僕は、ウォータースライダーを体験したことと、きれいなVを見せられたこととで、得にも言われぬ感動を覚えた。


ところが、感動の余韻に浸るのもそこそこに、僕はあることに気づいた。

「あれ、風呂桶どこ行った?」

そう、持っていたはずの風呂桶が見当たらないのだ。普通に考えれば僕と一緒にウォータースライダーから飛び出しているはずだが、浴槽にそれらしき影はない。
そこで僕は、トモミツさんに提案した。

「もしかしたらスタート地点に置きっぱなしかもしれないので、トモミツさん見てきてくださいよ」

先輩をパシリに使う、とんでもない後輩である。
けれども、そこは懐の広いトモミツ先輩、「え~しょうがないな~」と今日一のニヤけ顔でスタート地点まで駆け上がっていった。

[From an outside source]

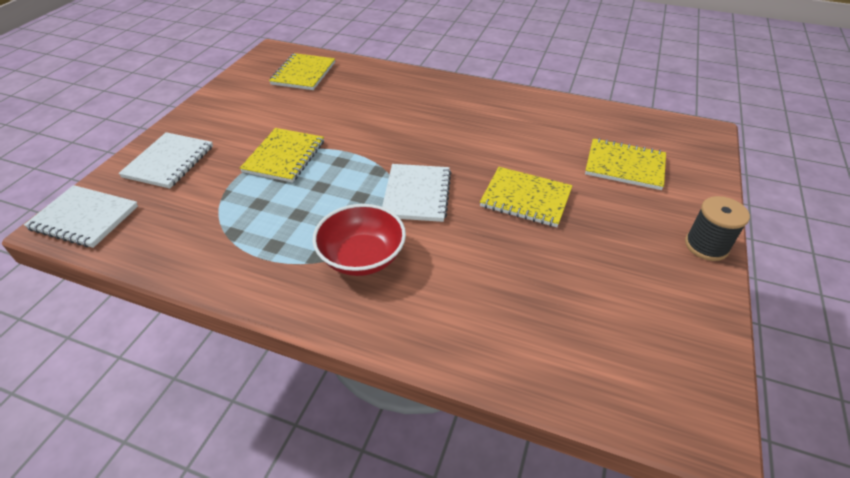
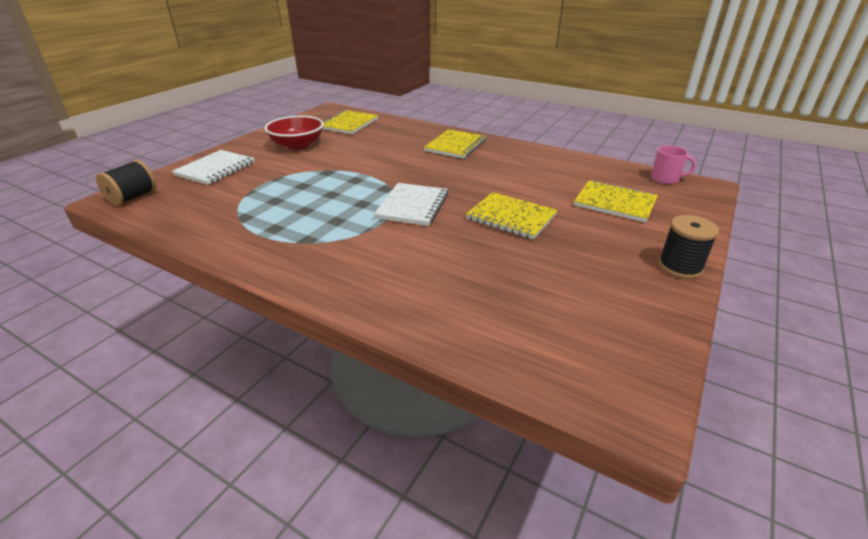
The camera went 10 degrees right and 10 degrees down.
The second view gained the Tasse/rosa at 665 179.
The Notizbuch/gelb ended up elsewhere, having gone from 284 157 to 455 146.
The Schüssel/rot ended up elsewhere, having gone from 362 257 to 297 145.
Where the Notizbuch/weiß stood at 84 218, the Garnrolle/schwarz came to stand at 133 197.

しかし、頂上に着いたトモミツさんからは、まさかの答えが。

「なんにもないぞー!」

スタート地点はおろか、一望しても風呂桶はどこにもないと言うのだ。もはや怪奇現象である。
確かに僕は風呂桶を持ってスタート地点まで登った。滑り出すときにお湯をかけた。しかし風呂桶は、いつの間にか行方をくらませていた。

備品を紛失したのは良くないが、ないものはない。風呂桶の捜索を早々と切り上げた僕は、トモミツさんにその旨を伝えた。

「もう風呂桶はいいんで、滑って戻ってきてくださーい!」

とんでもない後輩である。
それでもトモミツさんはニヤけ顔のまま、リクエストに応じてくれた。両足もちゃんとV字をかたどっていた。


結局、風呂桶の行方はわからずじまいとなったので、この話は七不思議の一つとして後世まで語り継がれることとなるだろう。

風呂桶は消えてしまったが、この楽しかった思い出は消えることなく僕の中に残っている。